I find this all very refreshing to hear, and honestly wish more writers would take cues from Martin and kill their characters; even letting them stay dead would be an improvement. "We all in our real lives have experienced death," Martin continued. "Your parents die. Your best friend dies. Sometimes, in a really tragic situation, your children die or your wife or husband dies. It's terrible. It affects you. It makes you angry, it makes you sad. In our entertainment, television, film, books, over the centuries as it's evolved, death is often treated very cavalierly. Somebody is dead, we've got a mystery, and the detective has to figure out who did it. We never consider who the corpse is, or what his life was like… what it's going to be like without him. If I'm going to write a death scene, particularly for major characters, I want to make the reader feel it. That's what the Red Wedding, I think, successfully accomplished. People felt that death."

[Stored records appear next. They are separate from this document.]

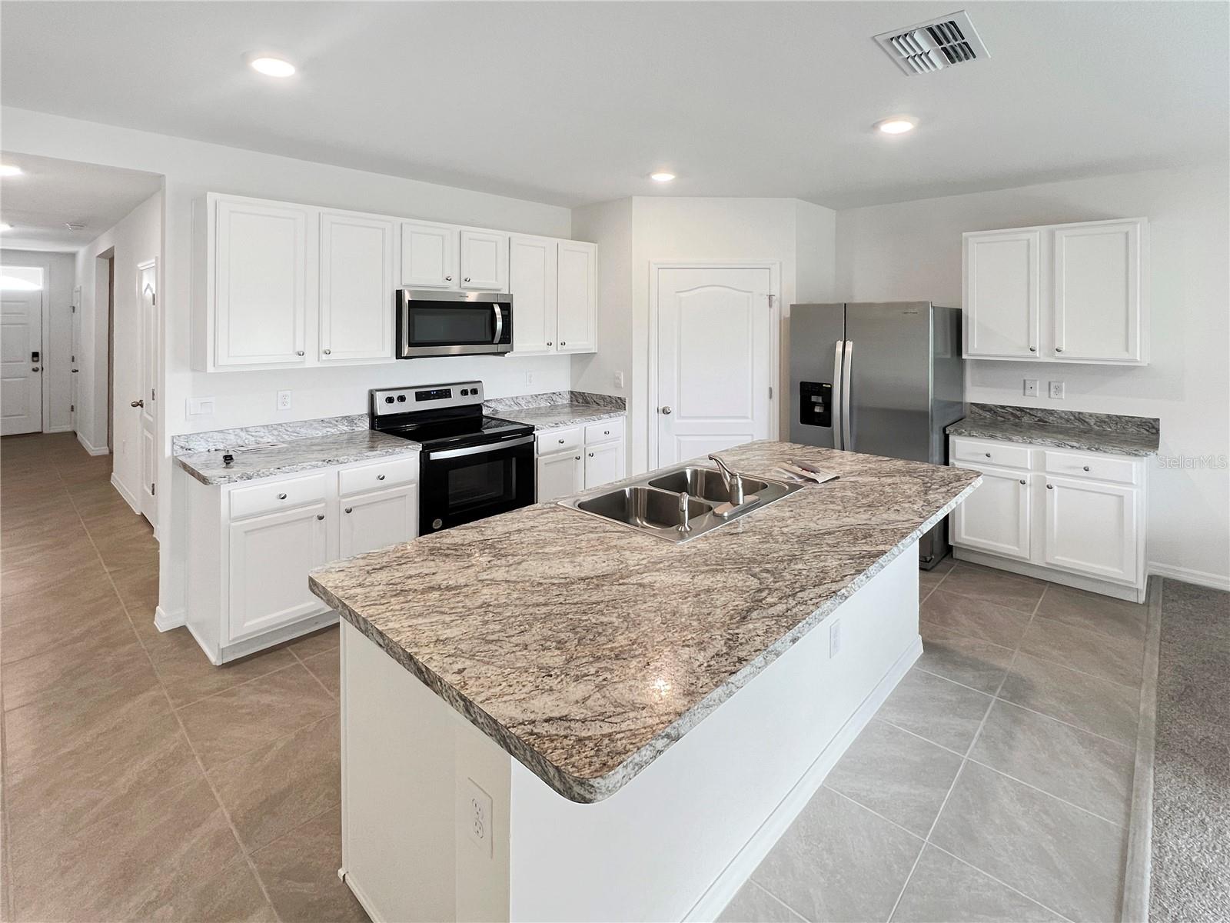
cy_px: 462
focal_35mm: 13
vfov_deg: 89.9
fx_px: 462
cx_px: 615
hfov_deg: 106.2
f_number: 1.8
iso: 160
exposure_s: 1/60
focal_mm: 1.57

That said, Martin does think his reputation as a fictional mass murderer has been exaggerated. "Star Wars kills more characters than I do!" he said. "In the very first Star Wars movie they blow up the entire planet of Alderaan, which has, like, 20 billion people on it, and they're all dead. But you know what? Nobody cares. Everybody on Alderaan is dead. Oh, OK. But we don't know the people on Alderaan. We don't feel their deaths. It's just a statistic. If you're going to write about death, you should feel it."

Martin will have another chance to put that philosophy into practice when the "Game of Thrones" prequel show "House of the Dragon" premieres on HBO and HBO Max on August 21.